We get trained as kids to make demands, because it’s what our parents do with us … if we don’t do as we’re told, they demand that we do, using all sorts of “power over” techniques. And so that’s what we learn to do as well. If someone else isn’t doing what we what, or what we think is the right thing for them to be doing, we find a way to force it – we get angry with them, moralize, sulk (withdraw love), whatever it takes to get our way.
How often has that worked for you? Or with you?
Yeah, pretty much never, right? The thing is, we all have a massive need for choice – to have a say. As soon as there’s a demand, we dig our heals in and resist. Or we collapse and give up, and do the thing, but it’s always at great cost, both to ourselves and to the relationship with the other person.

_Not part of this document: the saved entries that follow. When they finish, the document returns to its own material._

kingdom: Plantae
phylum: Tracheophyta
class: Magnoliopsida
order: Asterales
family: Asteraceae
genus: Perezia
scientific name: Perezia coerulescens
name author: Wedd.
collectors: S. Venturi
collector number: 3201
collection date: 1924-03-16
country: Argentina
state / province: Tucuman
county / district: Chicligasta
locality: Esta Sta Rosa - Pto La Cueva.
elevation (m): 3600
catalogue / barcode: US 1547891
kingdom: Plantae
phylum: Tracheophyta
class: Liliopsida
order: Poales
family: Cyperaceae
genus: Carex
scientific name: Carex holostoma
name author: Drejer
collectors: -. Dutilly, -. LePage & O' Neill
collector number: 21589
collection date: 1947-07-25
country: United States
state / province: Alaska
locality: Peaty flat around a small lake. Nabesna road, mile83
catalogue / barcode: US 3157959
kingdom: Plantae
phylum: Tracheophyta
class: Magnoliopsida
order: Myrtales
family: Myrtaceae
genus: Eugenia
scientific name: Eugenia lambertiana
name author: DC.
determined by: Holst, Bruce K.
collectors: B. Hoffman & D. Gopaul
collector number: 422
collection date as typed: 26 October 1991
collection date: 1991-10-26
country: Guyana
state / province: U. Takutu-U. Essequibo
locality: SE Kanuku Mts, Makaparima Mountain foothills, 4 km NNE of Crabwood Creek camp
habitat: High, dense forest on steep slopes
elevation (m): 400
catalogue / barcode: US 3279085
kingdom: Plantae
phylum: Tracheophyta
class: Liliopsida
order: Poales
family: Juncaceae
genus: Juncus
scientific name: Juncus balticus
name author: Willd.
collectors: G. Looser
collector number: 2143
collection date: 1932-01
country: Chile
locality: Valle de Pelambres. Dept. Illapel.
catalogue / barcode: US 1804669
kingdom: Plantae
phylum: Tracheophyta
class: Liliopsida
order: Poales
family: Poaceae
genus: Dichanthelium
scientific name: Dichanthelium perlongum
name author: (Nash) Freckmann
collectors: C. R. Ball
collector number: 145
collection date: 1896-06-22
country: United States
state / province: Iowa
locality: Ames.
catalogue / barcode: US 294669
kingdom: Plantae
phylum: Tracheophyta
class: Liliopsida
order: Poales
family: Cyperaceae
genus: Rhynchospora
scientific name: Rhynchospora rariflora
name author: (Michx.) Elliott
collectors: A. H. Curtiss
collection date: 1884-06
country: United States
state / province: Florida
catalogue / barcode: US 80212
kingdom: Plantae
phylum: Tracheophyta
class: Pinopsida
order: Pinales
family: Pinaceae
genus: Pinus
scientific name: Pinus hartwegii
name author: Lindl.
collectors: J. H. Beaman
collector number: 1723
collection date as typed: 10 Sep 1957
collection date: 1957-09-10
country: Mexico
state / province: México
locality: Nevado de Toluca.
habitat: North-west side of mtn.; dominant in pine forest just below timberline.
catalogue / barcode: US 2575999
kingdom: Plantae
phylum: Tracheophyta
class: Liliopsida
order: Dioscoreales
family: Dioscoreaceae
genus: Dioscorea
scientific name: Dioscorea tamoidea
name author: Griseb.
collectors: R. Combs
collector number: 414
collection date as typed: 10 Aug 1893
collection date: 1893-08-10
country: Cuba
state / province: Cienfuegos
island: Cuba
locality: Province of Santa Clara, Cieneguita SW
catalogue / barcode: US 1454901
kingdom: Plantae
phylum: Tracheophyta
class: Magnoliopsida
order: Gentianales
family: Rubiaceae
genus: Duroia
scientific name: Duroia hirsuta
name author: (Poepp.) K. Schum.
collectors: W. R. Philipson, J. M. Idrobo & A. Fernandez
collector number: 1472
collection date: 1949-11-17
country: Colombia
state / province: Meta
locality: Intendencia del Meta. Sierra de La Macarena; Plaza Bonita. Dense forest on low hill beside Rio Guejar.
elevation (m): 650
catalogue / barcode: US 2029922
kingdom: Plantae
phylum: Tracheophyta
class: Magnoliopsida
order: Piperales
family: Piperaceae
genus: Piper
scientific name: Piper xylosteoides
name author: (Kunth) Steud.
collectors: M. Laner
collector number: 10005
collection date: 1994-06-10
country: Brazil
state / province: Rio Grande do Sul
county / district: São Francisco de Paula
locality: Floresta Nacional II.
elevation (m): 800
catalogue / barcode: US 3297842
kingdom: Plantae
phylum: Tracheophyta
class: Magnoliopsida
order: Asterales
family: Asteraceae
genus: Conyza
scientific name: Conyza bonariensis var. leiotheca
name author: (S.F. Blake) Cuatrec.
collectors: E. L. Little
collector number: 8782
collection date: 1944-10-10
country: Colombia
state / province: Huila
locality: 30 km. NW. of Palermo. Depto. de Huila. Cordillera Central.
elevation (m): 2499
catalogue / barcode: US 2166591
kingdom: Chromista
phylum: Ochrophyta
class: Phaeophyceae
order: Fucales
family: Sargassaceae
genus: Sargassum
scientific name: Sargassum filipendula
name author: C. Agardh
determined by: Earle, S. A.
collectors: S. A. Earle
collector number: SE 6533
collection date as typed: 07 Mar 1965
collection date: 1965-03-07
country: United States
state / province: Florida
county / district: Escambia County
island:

Marshall Rosenberg gave this great example when talking about parenting. He said you only need to consider two questions. The first is, what do you want your child to be doing? Second, what do you want to be their reason for doing it? When you ask the latter, you realise that force or punishment never really get you what you want – they might achieve the first, but never the latter.
So we try not to use demand (and I say “try”, because it comes up so automatically and can be hard to resist doing!) … not because we’re trying to be better people (not that there’s anything wrong with that!) but because it simply doesn’t work. It doesn’t ever really meet our needs in the long term.